Long ago, she had said, long ago, there was a giant egg, floating in the void. One day it hatched, and two great lights came out. One was gold, one was silver; the first was male, the second female. They were called Gryphus and Scathach, the two gods. In the beginning, Gryphus and Scathach were in harmony. They loved each other dearly, and together they conceived a second egg, which hatched into the world. Then they created humans, to live on this wo
rld and be their children. Scathach, who was clever as well as beautiful, said that she and Gryphus could not rule the world together. And so they agreed that they would share, taking turns. Those times became day and night, and Gryphus ruled the first and Scathach the second. Gryphus created the griffins to be the guardians of day, and he gave them magic and wings so that they could fly to him. But Scathach was jealous of what he had made. She did not have the power to create new life, only to end it, and one night she gathered a group of humans together. They were outcasts: liars and thieves and rapists. Scathach gathered them to herself and said that they would be her own people; they would live in darkness and worship her alone. And as they bowed down to her and turned their back on the sun, their skin became pale like the moon and their hair and eyes turned black as night.

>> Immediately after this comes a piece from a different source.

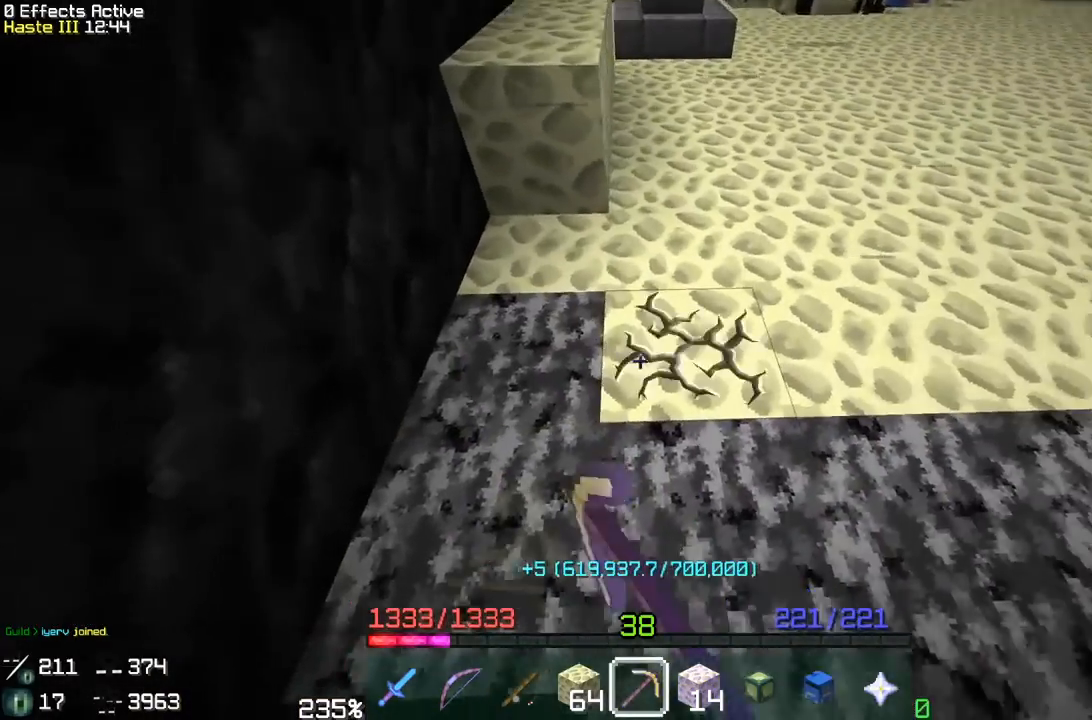
{"keys": ["d"], "mouse": ["left"], "events": [[100, "d", "up"], [217, "d", "down"]]}
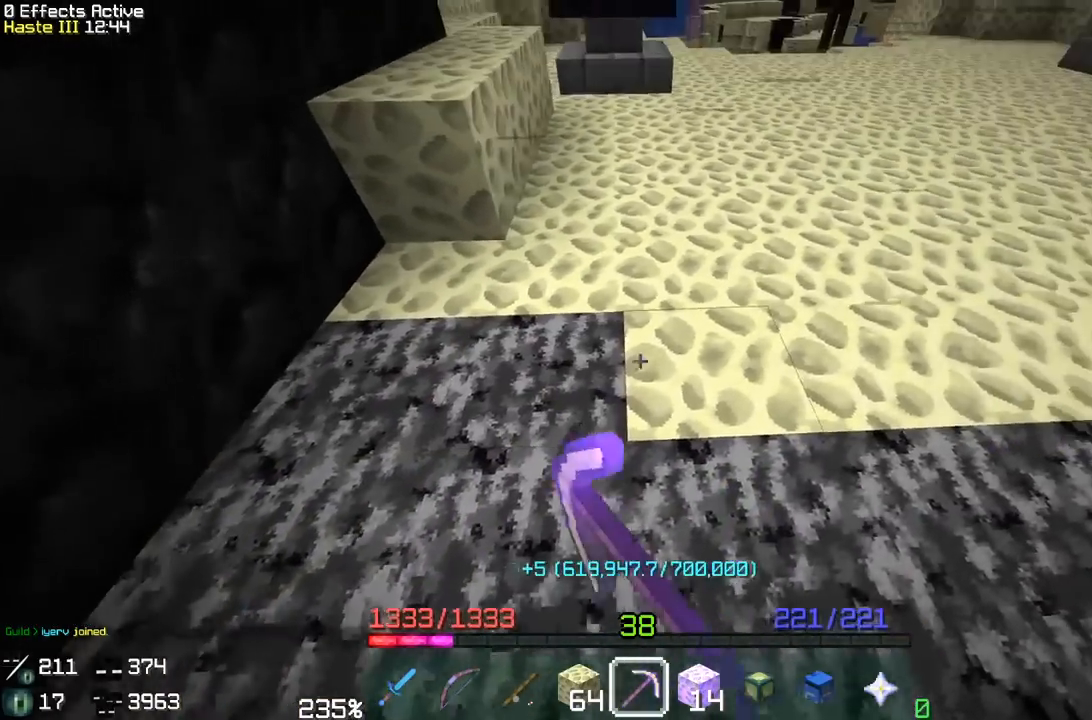
{"keys": ["d"], "mouse": ["left"], "events": []}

When Gryphus saw Scathach’s people, he became angry and said that if she could have her own people then he would, too. He gathered the rest of the people—the strong, the brave, the kind and the honest—and he gave them yellow hair like the sun and blue eyes like the daylight sky.
But the people of the night, seeing Gryphus’ chosen, became angry and jealous and began to attack them. They would steal into their villages at night and kidnap their women and take their children to sacrifice to Scathach. When Gryphus saw this, he was angry, and he commanded the griffins to help his people. So the first griffiners were born when the griffins chose humans worthy to ride them, and they attacked the night people and massacred them and drove them into the cold North.
Scathach had no griffins, but she chose to protect her people by her own power. She found Gryphus at night, when he was asleep, and she took the sickle moon from the sky and stabbed it into his back. But Gryphus did not die. He woke up and they fought, and he took his sword and cut out Scathach’s eye. Her blood created the colours at sundown, and his created the sunrise. Scathach was defeated and fled north with her people. She took the full moon from the sky and put it into her eye socket to replace the eye she had lost, and forever after she and Gryphus were bitter enemies, and so were their people.
“And that is why the griffiners have always hated the Northerners and fought them,” his grandmother had said. “And why the Northerners have always tried to attack us and take our lands.”